By Jim Massett
If you are a serious hunter, or even a not so serious hunter, sooner or later you will have to track a deer. Whether it be one you shot at or one your friend may have shot at, someone will have the responsibility of determining if the deer was hit or not. Tracking deer is the best method for finding out that information.
Considering the fact that every hunter may someday have to track a deer, the importance of knowing how to track and what you are tracking can not be over emphasized.The more proficient a hunter is at tracking deer the better the hunter.
Obviously, trackers don't just track deer that have been shot. Doesn't it make sense to track a deer just to learn more about tracking? That way when you need to track a wounded buck you'll know what to expect.
My dad was a very good tracker. Usually when someone in the hunting group wounded a deer, they would try to find dad to help them track. Before I was old enough to hunt I would follow my Pa when he went rabbit hunting. I spent many years with him trying to track down rabbits on fresh snow. Those learning years taught me the most basic and important rules of tracking.
Keep in mind, we are talking about tracking deer in the snow. We will talk about tracking without snow a little later on.

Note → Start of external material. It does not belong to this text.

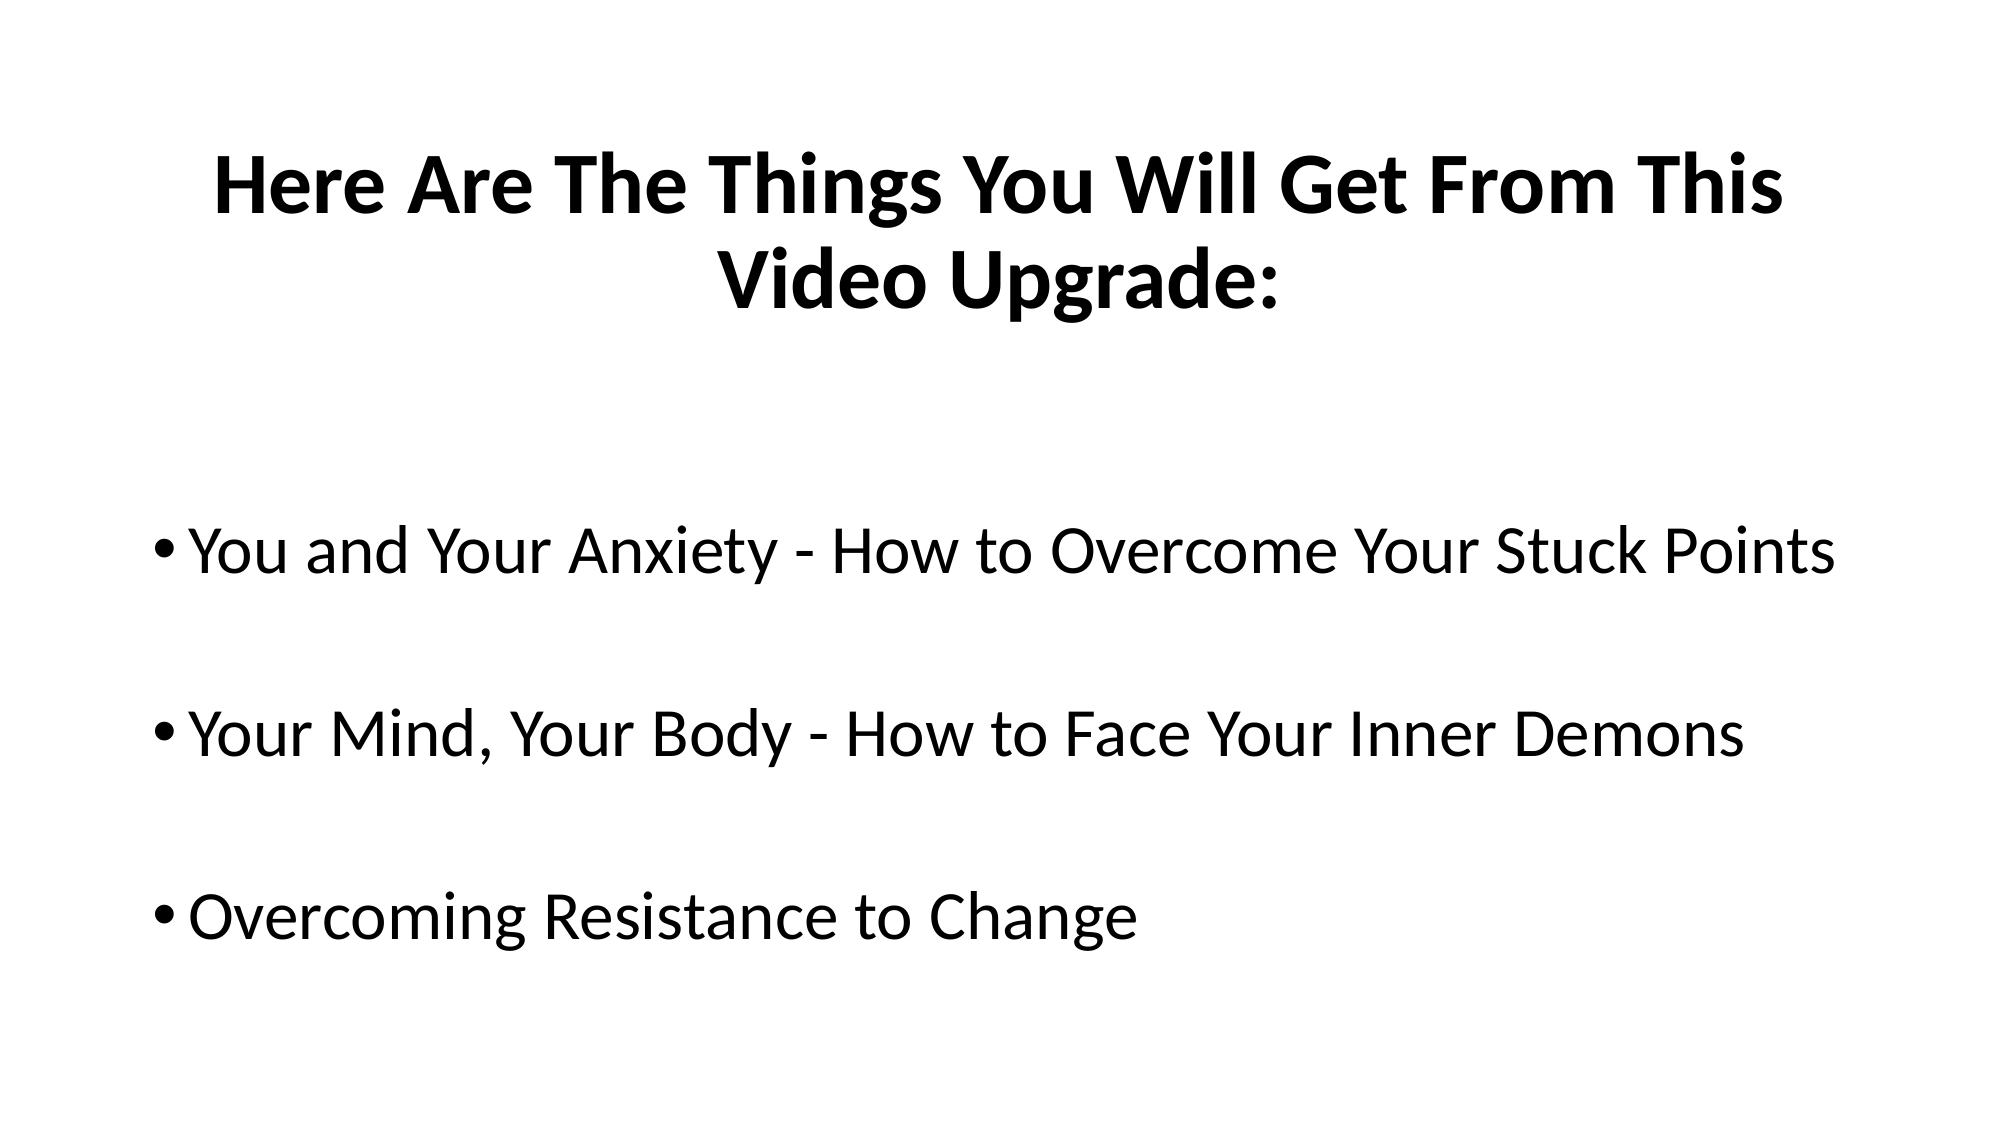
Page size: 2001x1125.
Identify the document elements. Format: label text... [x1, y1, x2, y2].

list Here Are The Things You Will Get From This Video Upgrade: You and Your Anxiety - How to Overcome Your Stuck Points Your Mind, Your Body - How to Face Your Inner Demons Overcoming Resistance to Change [137, 130, 1863, 1045]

During my first two years of deer hunting in the Northern Adirondack woods, my main concern was my fear of getting lost, especially after dark. Using rule #3, using common sense, is important here. For example, if there is snow on the ground you can always backtrack to find your way out of the woods. Although it is still a good idea to always carry two compasses. First, if you lose one you always have a backup. Second, if you don't believe one compass reading the other will verify the first reading.
As for the darkness, the woods are the very same woods as the daylight woods. The trees, mountains, creeks and trails are all the same. The only difference is you have to travel a bit slower at dark to identify them.

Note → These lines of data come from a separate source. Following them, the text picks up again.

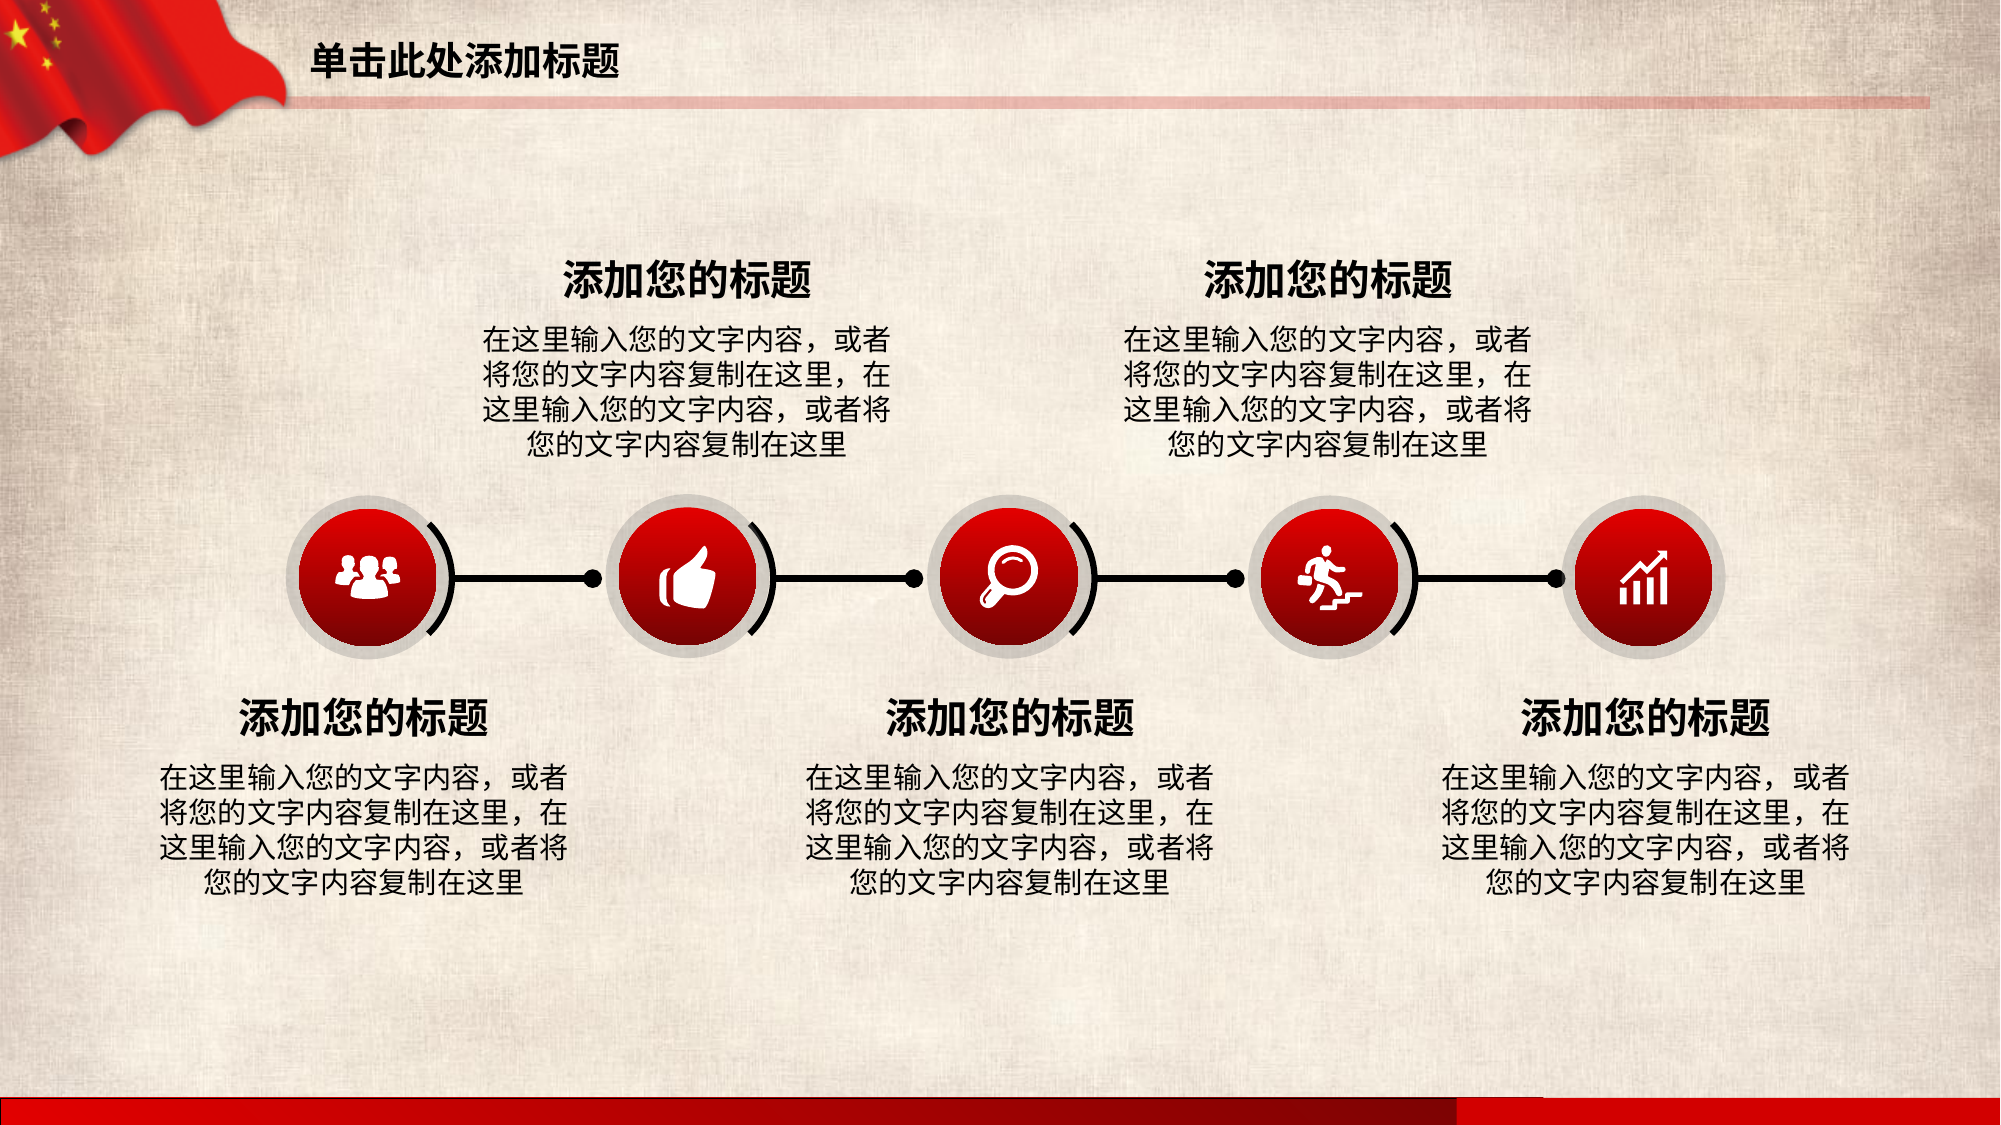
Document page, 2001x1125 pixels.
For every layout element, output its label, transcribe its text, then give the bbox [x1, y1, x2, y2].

text_box [319, 95, 1931, 110]
text_box [1456, 1097, 2000, 1125]
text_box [1262, 501, 1557, 655]
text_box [285, 495, 450, 660]
text_box 在这里输入您的文字内容，或者将您的文字内容复制在这里，在这里输入您的文字内容，或者将您的文字内容复制在这里 [134, 752, 594, 907]
text_box 在这里输入您的文字内容，或者将您的文字内容复制在这里，在这里输入您的文字内容，或者将您的文字内容复制在这里 [780, 752, 1240, 907]
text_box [1297, 544, 1363, 611]
text_box 在这里输入您的文字内容，或者将您的文字内容复制在这里，在这里输入您的文字内容，或者将您的文字内容复制在这里 [1416, 752, 1876, 907]
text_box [605, 494, 770, 659]
text_box 添加您的标题 [847, 684, 1173, 750]
text_box 在这里输入您的文字内容，或者将您的文字内容复制在这里，在这里输入您的文字内容，或者将您的文字内容复制在这里 [1098, 313, 1558, 469]
picture [0, 0, 2001, 1125]
text_box [0, 1097, 1456, 1125]
text_box 添加您的标题 [201, 684, 527, 750]
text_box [299, 501, 593, 655]
text_box 在这里输入您的文字内容，或者将您的文字内容复制在这里，在这里输入您的文字内容，或者将您的文字内容复制在这里 [457, 313, 917, 469]
text_box 添加您的标题 [524, 246, 850, 311]
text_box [927, 494, 1092, 659]
text_box 添加您的标题 [1483, 684, 1809, 750]
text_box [941, 501, 1236, 655]
text_box 单击此处添加标题 [319, 29, 635, 91]
text_box 添加您的标题 [1165, 246, 1491, 311]
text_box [1247, 495, 1412, 660]
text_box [1561, 495, 1726, 660]
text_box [770, 501, 914, 655]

Third, how did I know I was tracking a big buck? This reminds me of a friend of mine that said he tracked a buck that seemed to walk only where he knew his rack would fit. When a buck's antlers are growing they are very sensitive. A buck knows within a fraction of an inch what those antlers will go between or under without touching. During a normal season I usually track between 30 to 40 different deer (mostly bucks). Usually within a quarter mile (400 yards) on three or more inches of snow I can tell whether or not the deer I am tracking is a buck. I can even tell if it is one I would shoot without ever seeing the deer.
Remember one of my rules about paying attention to detail? Because they have different physical makeups, buck and does urinate in different positions. In the snow, the urine stain of a doe is more centered and behind the rear hoof print. This is the key to identifying male and female, even if they are fawns. The length of the stride and the stagger (the distance between the left and right side prints) also helps determine the sex of the deer. Big bucks, trophy bucks, are usually 25 to 35 percent larger than their female counterpart. Therefore, their hoof prints are larger, their stride is longer because they have longer legs, and they are much bigger through the chest so their stagger will be wider apart. Good trackers can distinguish between a buck or doe with just a glance.

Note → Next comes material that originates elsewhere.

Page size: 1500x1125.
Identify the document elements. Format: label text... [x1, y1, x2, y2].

Let's consider details for a moment. If you are tracking a buck that avoids passing between trees that are 20 inches apart, there is a good chance the buck has a spread greater than 20 inches.
A big buck will sometimes leave antler marks in the snow when he stops to feed on roots of "Fiddle Head" ferns or to smell another deers tracks. A close inspection of the snow can often tell you the length of the beams, outside spread, approximate number of points, and thickness of the beams.
Be honest, would you really have to see this buck before you decided whether or not you would take him? Most of the bucks I track I know long before whether I am going to shoot him or not.
On opening day of the Northern Zone season in New York we had 18" of snow. I tracked three bucks that day. One was a spike buck I never saw, the second a four pointer or six pointer i never saw, and the last an eight point buck. I shot him in his bed at 27 yards. He was looking the other way and never knew what hit him. They are not all that easy. On average, getting a chance at one out of a dozen that I track is a good estimate.
I mentioned earlier about tracking deer without snow. As one might guess it is much harderand takes five times as long, but is not impossible if conditions are right. Having blood trail to follow is the best possible condition.
In 1956 I hit a 6-pointer in the foot at 7:30 am. By following his blood trail I caught up to him at 2:15 in the afternoon. During the 1978 season I had a long shot at a 10-point buck at 11:00 am. I hit him in the back leg and finally tracked him down. Everything was frozen and crunchy that day. I jumped him six or seven times before getting him 5 miles away at 3:45 pm.
Two other buck taken on the leaves come to mind. One 200 pounder in 1967 that scored 121 B&C, and another 10-point in 1985 that scored between 115 and 120. The 1985 buck I hit in the rear leg around 9:30 am and finished him off at 3:45pm, 4 miles away, after he swam across a pond twice.
Remember the old saying, "beauty is in the eye of the beholder"? Well, a trophy buck is in the eye and mind of the hunter.
Next Fall when the ground is covered with snow and you are out in the woods hunting, follow the first decent set of deer tracks you see. You might be surprised at what you can learn if you use logic and pay attention to detail. My Dad use to say, "Tracking deer in the snow is like reading the pages of a book. The further you go along, the more the story unfolds."